PROBLEM DESCRIPTION:
List all lines of the data that include the string "cells".

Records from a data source

--- START ---

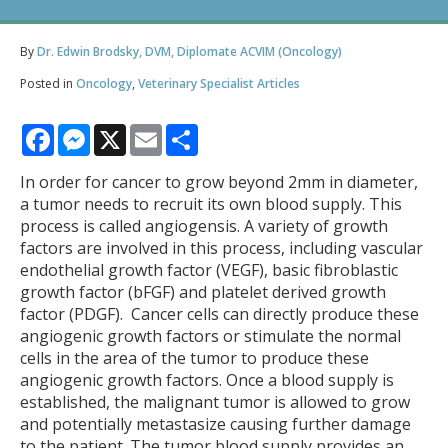
By
Dr. Edwin Brodsky, DVM, Diplomate ACVIM (Oncology)
Posted in
Oncology
,
Veterinary Specialist Articles
Facebook
Messenger
X
Email
Share
In order for cancer to grow beyond 2mm in diameter,
a tumor needs to recruit its own blood supply. This
process is called angiogensis. A variety of growth
factors are involved in this process, including vascular
endothelial growth factor (VEGF), basic fibroblastic
growth factor (bFGF) and platelet derived growth
factor (PDGF). Cancer cells can directly produce these
angiogenic growth factors or stimulate the normal
cells in the area of the tumor to produce these
angiogenic growth factors. Once a blood supply is
established, the malignant tumor is allowed to grow
and potentially metastasize causing further damage
to the patient. The tumor blood supply provides an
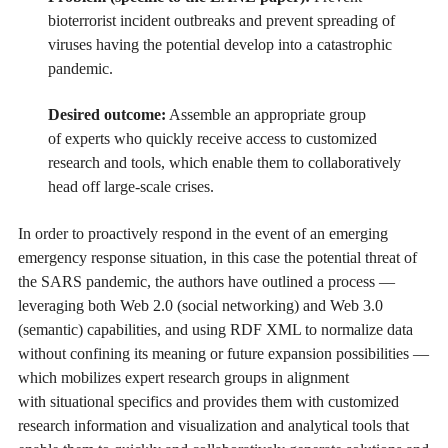
bioterrorist incident outbreaks and prevent spreading of
viruses having the potential develop into a catastrophic
pandemic.
Desired outcome:
Assemble an appropriate group
of experts who quickly receive access to customized
research and tools, which enable them to collaboratively
head off large-scale crises.
In order to proactively respond in the event of an emerging
emergency response situation, in this case the potential threat of
the SARS pandemic, the authors have outlined a process —
leveraging both Web 2.0 (social networking) and Web 3.0
(semantic) capabilities, and using RDF XML to normalize data
without confining its meaning or future expansion possibilities —
which mobilizes expert research groups in alignment
with situational specifics and provides them with customized
research information and visualization and analytical tools that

--- END ---

ANSWER TO THIS PROBLEM:
factor (PDGF). Cancer cells can directly produce these
cells in the area of the tumor to produce these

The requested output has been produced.